Fixing a pond that leaks can be a difficult task. Finding a leak can prove a more elusive task than expected, and many pond owners will spend an entire season trying to track down a leak in a pond liner or prefabricated pond mold. By following a few easy steps, however, you can greatly increase your chances of finding the leak and fixing your pond.
Remove all fish from your pond. Aquatic plants can remain for the first few steps, but any fish in the pond will be under undue stress as you begin to try to locate your leak. Place your fish in another pond, or a tank with an aerator that is outdoors in an area similar in temperature to the pond they came from.

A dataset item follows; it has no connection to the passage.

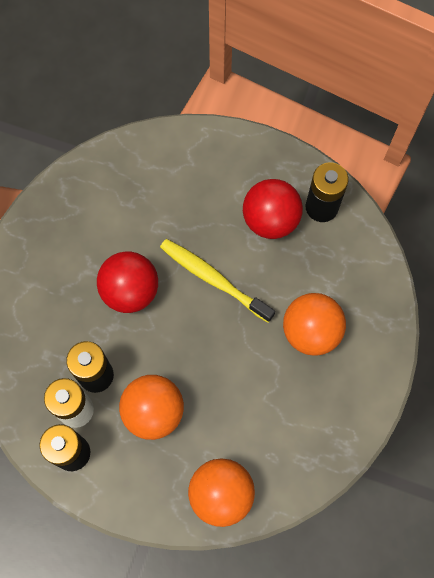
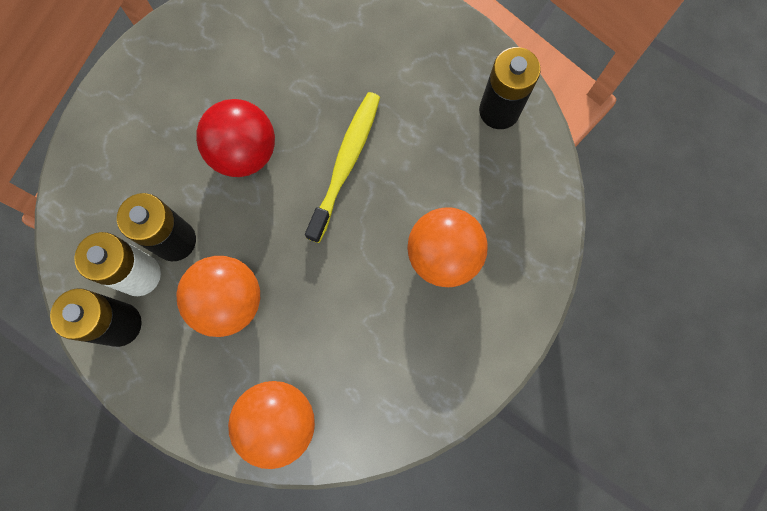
camera: 15 degrees right, 5 degrees up
yellow toothbrush [160,239,275,323] -> yellow toothbrush turned 60 degrees clockwise [305,92,380,243]
red ball [243,179,303,239] -> none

Determine the rate of the leak. You should have an idea as to how many inches the water level falls per day or per week. If necessary, use a rope with a knot per inch, tied to a stone and hanging over the side of your pond.

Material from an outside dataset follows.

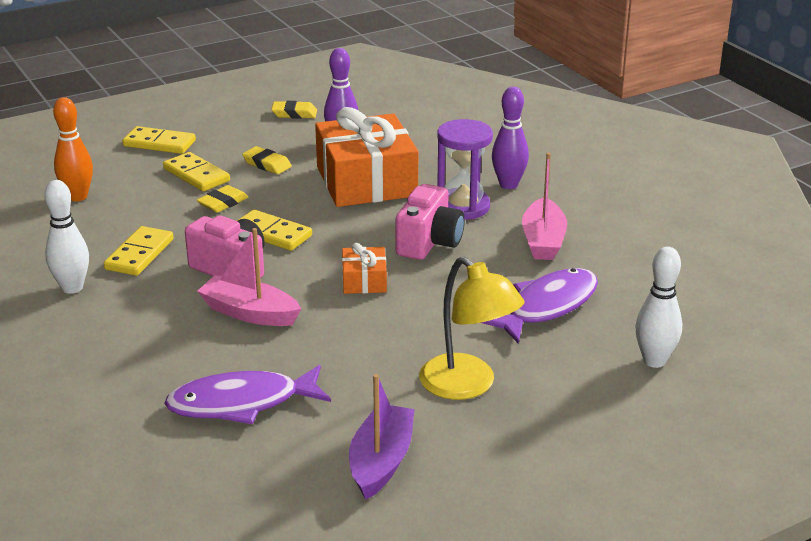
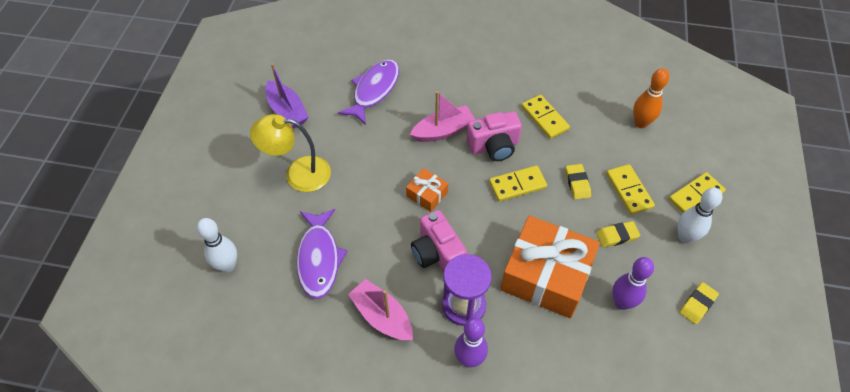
camera: 130 degrees right, 25 degrees up
white bowling pin [44,180,89,294] -> white bowling pin moved to [678,187,722,244]
yellow domino [163,152,230,191] -> yellow domino turned 75 degrees clockwise [606,164,655,215]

Pump 10 percent of the water from your pond. Once you have a handle on the rate at which your pond leaks, pump about one tenth of your total pond volume out of the pond. It is fine to estimate this number. You are trying to locate the hole in the liner or mold by narrowing down its location. After pumping 10 percent of your pond's total volume out, wait a few days and keep track of its leak rate.
Notice if the rate of water loss has substantially decreased. A small decrease may be due to a reduction of pressure on the hole, but a substantial decrease or cessation of leak may mean the hole is now above the water level. If this is the case you have narrowed down the location of the hole to a few inches around the circumference of the pond.

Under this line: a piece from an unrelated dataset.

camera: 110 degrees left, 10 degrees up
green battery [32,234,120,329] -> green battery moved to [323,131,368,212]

Work your way down until you reach the bottom of the pond, stopping when you find your leak stop-point. If the leak does not slow or cease until this point, your leak is in your bottom. Pump the remaining water out, clean out the debris, and begin looking for a puncture.
Patch the leak using approved patch material for the pond liner or mold you have. Prefabricated pond molds are typically ABS or PVC and can be patched using PVC glue or cement. Vinyl liners are trickier, and may require purchasing a patch kit from a store specializing in ponds and aquariums. Allow the patch to set before replacing water.
Refill your pond in the same way you emptied it, 10 percent at a time. If it seems the water level is decreasing again, either your patch is leaking or you have a second leak. Drain and repeat the above steps to find and patch your leak.